Le critique du Parti québécois (PQ) en matière d’environnement, Mathieu Traversy, a reproché au ministre Heurtel sa gestion du dossier. « On a un ministre qui est irresponsable et qui vient de se faire donner une gifle par Environnement Canada, a-t-il dit. C’est un ministre qui se cache derrière des documents qu’il ne veut pas rendre publics et qui manque de transparence. »
Tant la Coalition avenir Québec (CAQ) que le PQ ont demandé la démission du ministre Heurtel. Le premier ministre Philippe Couillard s’est toutefois porté à la défense de son ministre, soutenant que le rejet d’eaux d’égout dans le fleuve était « la moins pire des solutions » et qu’il avait « totalement » confiance en son ministre.

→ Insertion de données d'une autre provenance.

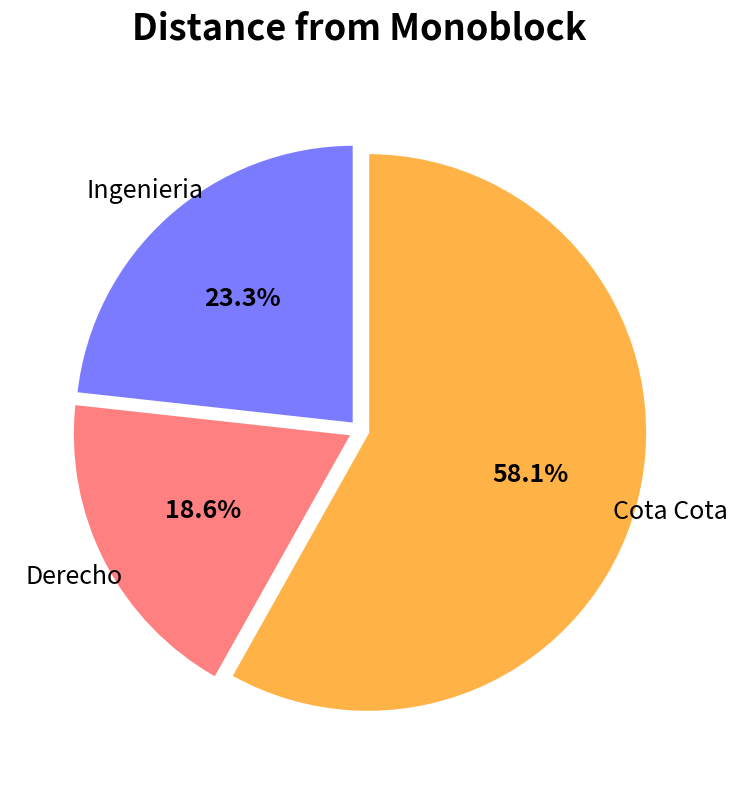

What percentage is the Ingenieria slice, to the nearest percent?

23%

À Ottawa, les partis fédéraux n’étaient pas en reste. Le Bloc québécois a reproché à Denis Lebel de jouer au « héros en éteignant un feu que le gouvernement fédéral a lui-même allumé », accusant le gouvernement Harper d’avoir trop peu investi dans les infrastructures. Le parti dirigé par Gilles Duceppe croit que Denis Lebel et Thomas Mulcair devraient être aussi sévères à l’égard de Toronto, qui déverse des quantités importantes d’eaux usées dans le lac Ontario.
Le chef libéral Justin Trudeau s’est gardé de critiquer Denis Coderre, qui a, selon lui, « un choix impossible à faire ». La situation actuelle expose « à quel point c’est important qu’on ait un gouvernement fédéral qui serait un meilleur partenaire pour nos municipalités », a-t-il dit.
La controverse n’a cessé de prendre de l’ampleur au cours des derniers jours. La pétition pour dénoncer cette opération a dépassé le cap des 76 000 signatures mardi.